Mistura de distopia e otimismo, o fenômeno reconhece a busca por renovação em momentos adversos

A mistura de distopia e otimismo aponta a existência de um novo movimento cultural identificado pela 12ª edição do estudo de insights e comportamento de consumo ‘The future 100’, da VML, que entrevistou 15.639 pessoas na Argentina, Brasil, China, Colômbia, França, Grécia, Índia, Itália, Japão, México, Portugal, Arábia Saudita, Tailândia, Emirados Árabes Unidos, Reino Unido e Estados Unidos, entre os dias 24 de setembro e 3 de novembro de 2025.

O relatório, que integra as impressões de mais de 60 especialistas globais, mapeia anualmente cem tendências nos segmentos de cultura, tecnologia, viagens e hospitalidade, marcas e marketing, alimentos e bebidas, beleza, varejo, luxo, saúde e inovação.

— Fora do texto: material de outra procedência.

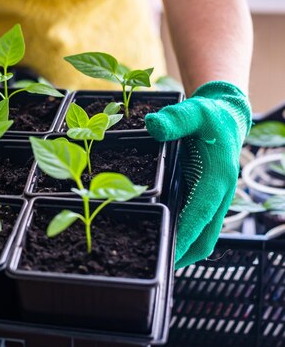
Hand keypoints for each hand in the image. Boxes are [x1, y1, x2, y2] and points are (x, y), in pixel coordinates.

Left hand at [145, 81, 251, 268]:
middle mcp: (221, 193)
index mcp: (219, 176)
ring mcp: (216, 199)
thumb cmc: (209, 116)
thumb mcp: (193, 112)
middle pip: (207, 235)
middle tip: (158, 266)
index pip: (202, 212)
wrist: (226, 117)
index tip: (171, 252)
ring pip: (206, 235)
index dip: (186, 233)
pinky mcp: (209, 199)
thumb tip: (152, 125)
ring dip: (186, 250)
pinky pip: (200, 226)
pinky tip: (166, 242)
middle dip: (185, 253)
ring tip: (159, 262)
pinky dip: (186, 238)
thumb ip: (174, 120)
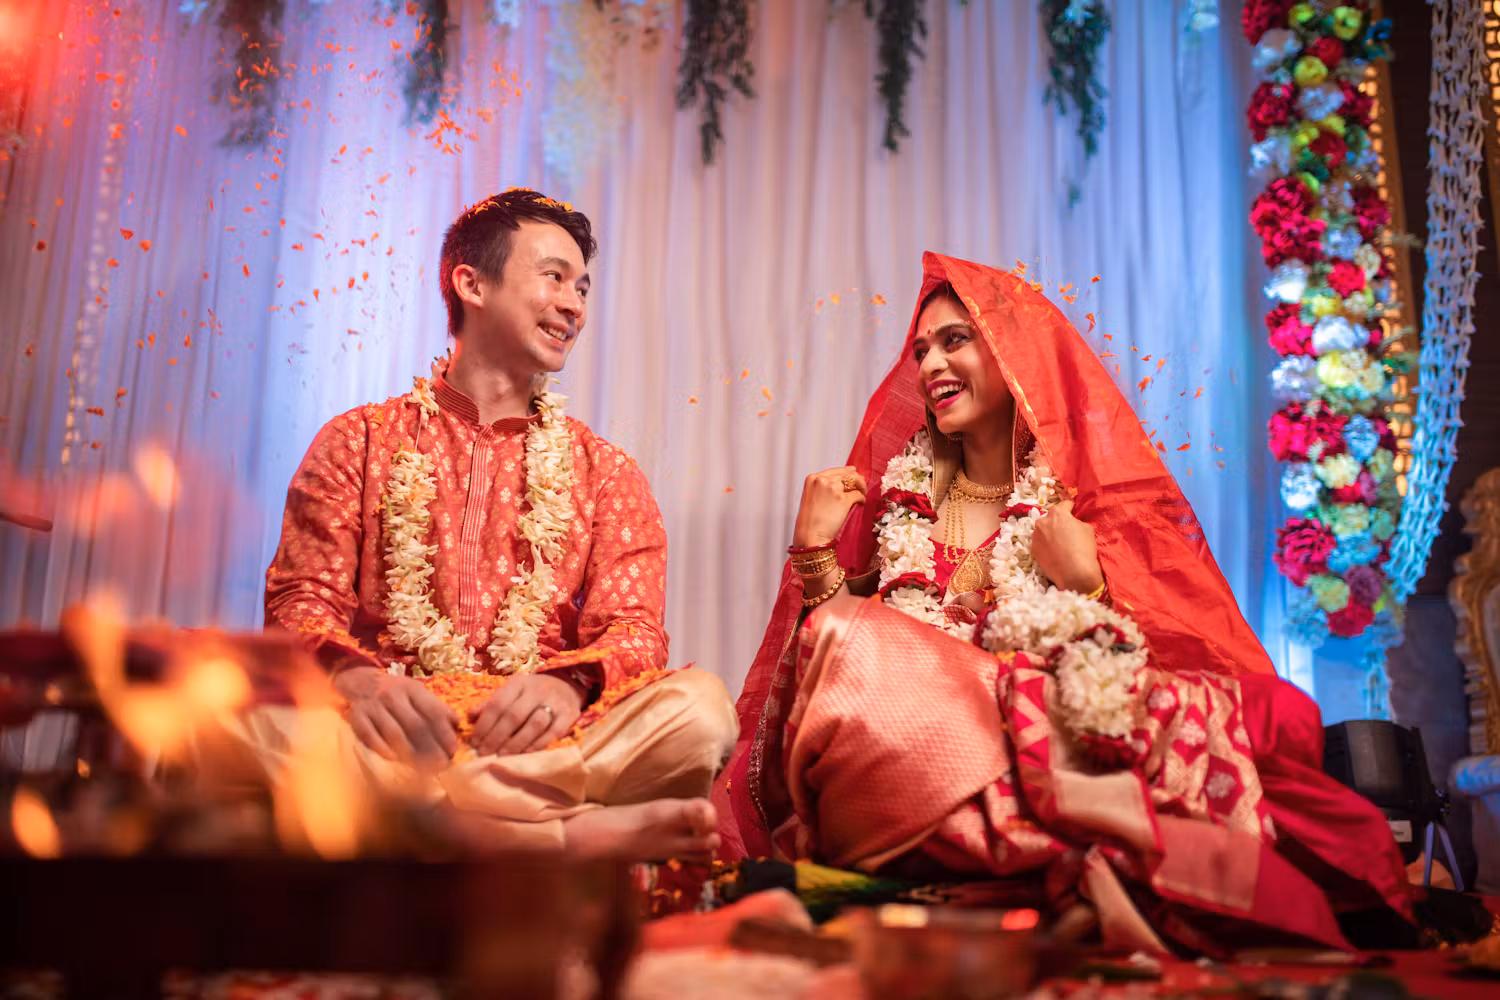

Chamado “distopismo”, o fenômeno reconhece a busca por renovação em momentos adversos. “À medida que sistemas antigos desmoronam, indivíduos, comunidades e inovadores estão construindo novas soluções centradas no ser humano. Trata-se de projetar um futuro melhor, não apenas desejar o passado”, comenta Emma Chiu e Marie Stafford, diretoras globais da VML Intelligence e coautoras da pesquisa.  

A disrupção passou a ser uma forma de alavancar mudanças na forma de viver, consumir e se conectar. “São tantas as crises e incertezas, que este padrão, orientado por tensões locais e globais, virou de fato um grande padrão de influência de comportamento no mundo, neste momento", indica Stella Pirani, chief strategy officer da VML Brasil.

Vivências que inspiram admiração ou renovam a visão de mundo foram mencionadas por 86% da amostra. As viagens, por exemplo, agem como pausas acessíveis para ganhar perspectiva ou experimentar novas identidades, enquanto o bem-estar dá novo significado à resiliência, combinando ferramentas emocionais, físicas e espirituais para ajudar as pessoas a se adaptar a tempos turbulentos.

“As marcas com potencial de liderança em 2026 são aquelas capazes de operar com confiança em realidades híbridas e navegar por essas múltiplas mudanças no comportamento do consumidor. Precisamos projetar para os lados ambicioso e ansioso dos consumidores”, avisa Naomi Troni, chief marketing officer global da VML.

Disruptiva e habilitadora, a inteligência artificial redefine cenários. Realidades generativas e Narrativas artificiais (AI storyworlds), por exemplo, mostram como a IA permite a criação de mundos adaptáveis em tempo real, apontando para um futuro em que entretenimento, comércio e experiências do cliente são cocriados com algoritmos.

Já a geração sintética e os ‘RelAIcionamentos’ alertam para a existência crescente de “funcionários” automatizados - o que significa viver e trabalhar ao lado de contrapartes não humanas. Quase metade (49%) da geração Z afirma já ter formado um relacionamento significativo com a IA.

Mesmo no emaranhado de culturas on e offline, a conexão humana prevalece. Ao longo do levantamento, as pessoas admitem preferência pelo contato humano quando tomam decisões importantes. Tendências como saúde social (Social health) e nova cena rave (New rave scene) apontam o aumento das comunidades, sinalizando a busca por pertencimento.